Background
Studies have shown that male circumcision offers partial “vaccine” against heterosexually acquired HIV as a result WHO recommended it as one of the strategies to fight the AIDS scourge. Married and older men have registered low uptake of the “cut” in the targeted communities in Kenya. Considerable evidence suggests that communication inequality and choice of interpersonal information source are determinants in adoption of healthy behaviours such as adoption of male circumcision. This study aimed to examine how interpersonal communication source attributes (trust, similarity and expertise) may influence uptake of male circumcision among married men in Busia County, Kenya.
Methods
Voluntary medical male circumcision (VMMC) programme targets males aged up to 49 years. This study targeted married men aged between 20 and 49 years.
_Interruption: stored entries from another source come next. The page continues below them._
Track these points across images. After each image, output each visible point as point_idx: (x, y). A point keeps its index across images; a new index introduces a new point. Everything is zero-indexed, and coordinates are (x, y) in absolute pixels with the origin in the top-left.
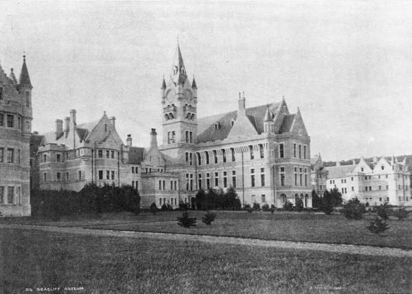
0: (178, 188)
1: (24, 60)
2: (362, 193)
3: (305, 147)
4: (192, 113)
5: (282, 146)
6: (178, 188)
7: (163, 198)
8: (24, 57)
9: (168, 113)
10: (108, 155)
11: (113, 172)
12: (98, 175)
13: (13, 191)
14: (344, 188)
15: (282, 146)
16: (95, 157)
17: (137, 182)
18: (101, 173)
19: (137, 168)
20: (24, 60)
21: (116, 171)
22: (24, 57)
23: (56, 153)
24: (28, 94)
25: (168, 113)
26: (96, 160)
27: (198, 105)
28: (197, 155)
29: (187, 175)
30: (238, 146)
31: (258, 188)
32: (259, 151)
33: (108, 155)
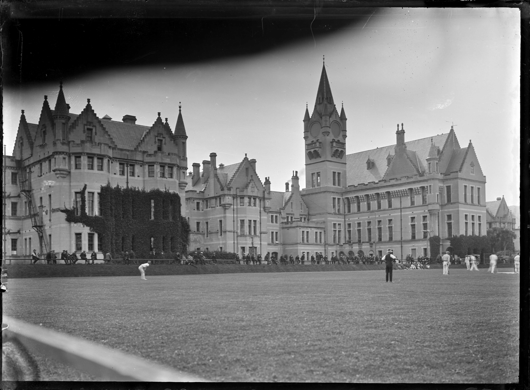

Measures included socio-demographic characteristics, sources of VMMC information, perception on interpersonal source attributes of trust, expertise, and similarity between source and recipient. Sources regarded as trusted and expert were also measured including similarity dimensions of ethnicity, gender, age and marital status. A total of 377 participants completed the self-administered questionnaires, giving a response rate of 100%. Descriptive statistics tables such as those showing frequencies, mean and standard deviation of constructs were used. Due to the nature of the data collected, the Pearson Product-Moment Correlation Coefficient was computed to measure the relationship between socio-demographic characteristics and interpersonal communication source attribute.
Results
The Pearson Correlation computed revealed there existed a significant positive correlation between age and source trustworthiness and negative correlation with expertise. Marriage duration had a significant positive correlation with trustworthiness of source attribute. Trusted source was a friend. A health care provider was regarded as an expert source while similarity between source and recipient dimensions of age and ethnicity were given more weight. Health worker was the most popular source of VMMC information.
Conclusion
This study has revealed fundamental insights and provided evidence that the quality of the message carrier and demographic characteristics are critical factors to consider in implementing VMMC programme especially targeting married and older men who register low uptake. VMMC programmes using interpersonal channels must put more premium on the choice of the messenger as trust and expertise of source including similarity between communication partners is vital in the success of such communication interventions involving adoption of a sensitive cultural and sexual issue especially targeting married men.